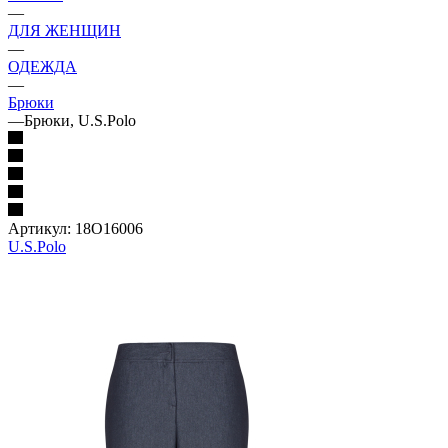
—
ДЛЯ ЖЕНЩИН
—
ОДЕЖДА
—
Брюки
—
Брюки, U.S.Polo
Артикул:
18O16006
U.S.Polo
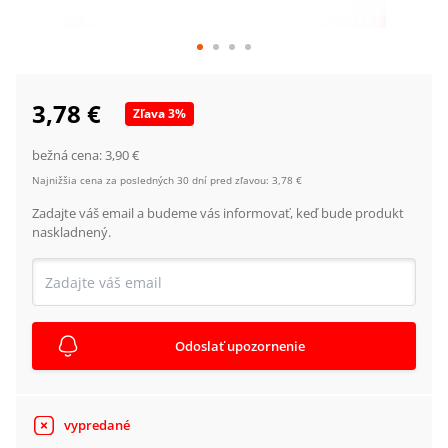
3,78 €
Zľava
3
%
bežná cena:
3,90 €
Najnižšia cena za posledných 30 dní pred zľavou:
3,78 €
Zadajte váš email a budeme vás informovať, keď bude produkt
naskladnený.
Odoslať upozornenie
vypredané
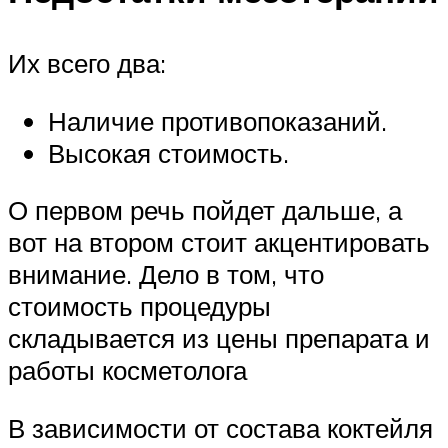
Их всего два:
Наличие противопоказаний.
Высокая стоимость.
О первом речь пойдет дальше, а
вот на втором стоит акцентировать
внимание. Дело в том, что
стоимость процедуры
складывается из цены препарата и
работы косметолога
В зависимости от состава коктейля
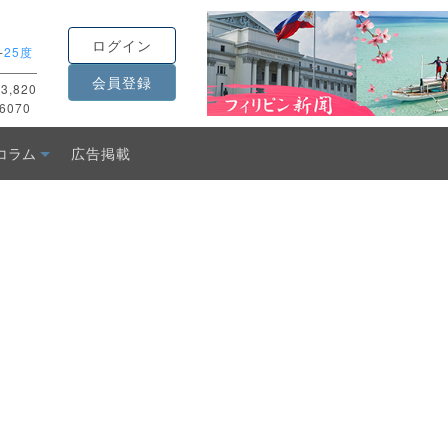
ログイン
-
25度
会員登録
3,820
6070
コラム
広告掲載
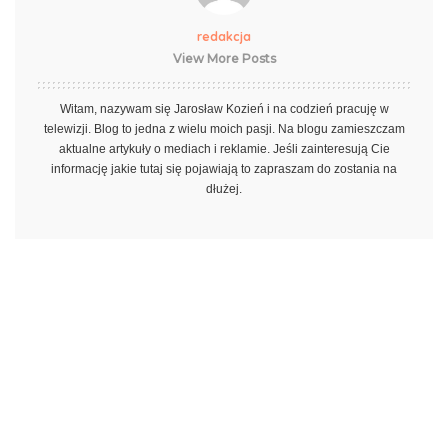
redakcja
View More Posts
Witam, nazywam się Jarosław Kozień i na codzień pracuję w
telewizji. Blog to jedna z wielu moich pasji. Na blogu zamieszczam
aktualne artykuły o mediach i reklamie. Jeśli zainteresują Cie
informację jakie tutaj się pojawiają to zapraszam do zostania na
dłużej.
PREVIOUS ARTICLE
NEXT ARTICLE
Uczucia i finanse – połowa
Trendy w światowym
Polaków woli je rozdzielać
marketingu – wyniki
międzynarodowego badania z
okresu pandemi
Leave a Reply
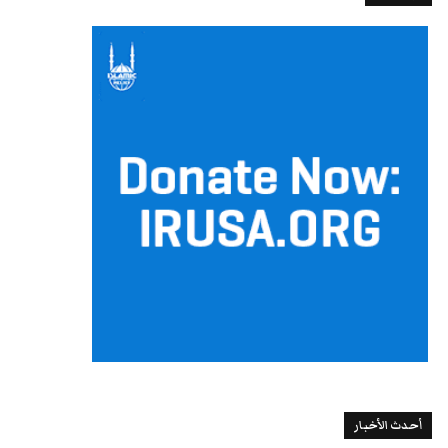
أحدث الأخبار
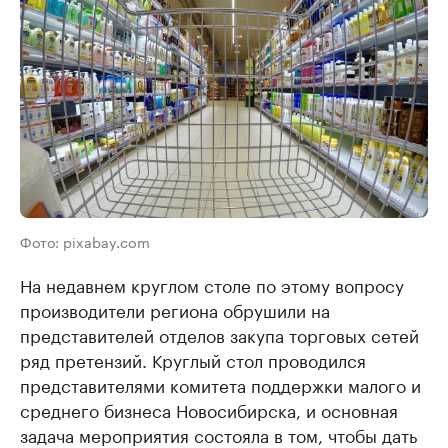
Фото: pixabay.com
На недавнем круглом столе по этому вопросу
производители региона обрушили на
представителей отделов закупа торговых сетей
ряд претензий. Круглый стол проводился
представителями комитета поддержки малого и
среднего бизнеса Новосибирска, и основная
задача мероприятия состояла в том, чтобы дать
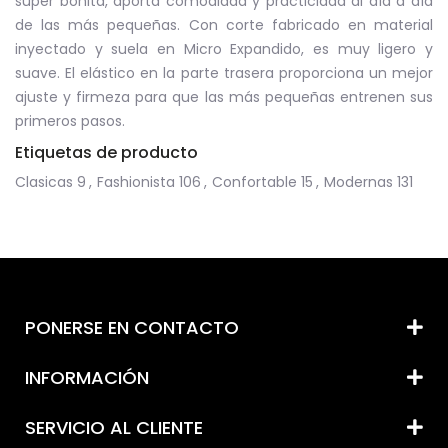
súper bonita, aporta comodidad y practicidad al día a día
de las más pequeñas. Con corte fabricado en material
inyectado y suela en Micro Expandido, es muy ligero y
suave. El elástico en la parte trasera proporciona un mejor
ajuste y firmeza para que las más pequeñas entrenen sus
primeros pasos.
Etiquetas de producto
Clasicas
9
,
Fashionista
106
,
Confortable
15
,
Modernas
131
PONERSE EN CONTACTO
INFORMACIÓN
SERVICIO AL CLIENTE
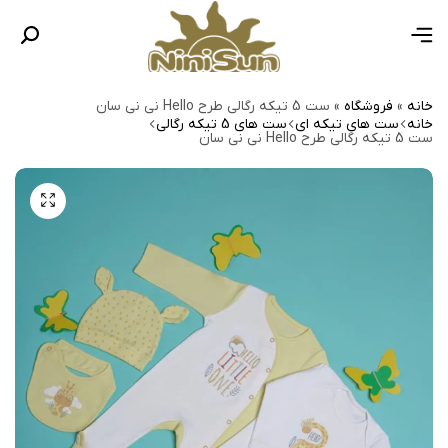
خانه
»
فروشگاه
»
ست 5 تیکه رگالی طرح Hello نی نی سان
خانه
ست های تیکه ای
ست های 5 تیکه رگالی
ست 5 تیکه رگالی طرح Hello نی نی سان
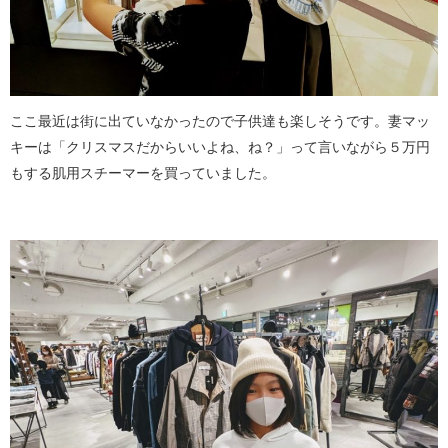
ここ最近は街に出ていなかったので子供達も楽しそうです。妻マッ
キーは「クリスマスだからいいよね、ね？」って言いながら５万円
もする肌用スチーマーを買っていました。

######

§ **TO DO**
Please put into a JSON list of strings the part of the listing that opens with the line containing "ここ最近は街に出ていなかったので子供達も楽しそうです。妻マッ" and closes with the last line of the listing, one string per line and blank lines left out.

§ **EXPECTED ANSWER**
[
  "ここ最近は街に出ていなかったので子供達も楽しそうです。妻マッ",
  "キーは「クリスマスだからいいよね、ね？」って言いながら５万円",
  "もする肌用スチーマーを買っていました。"
]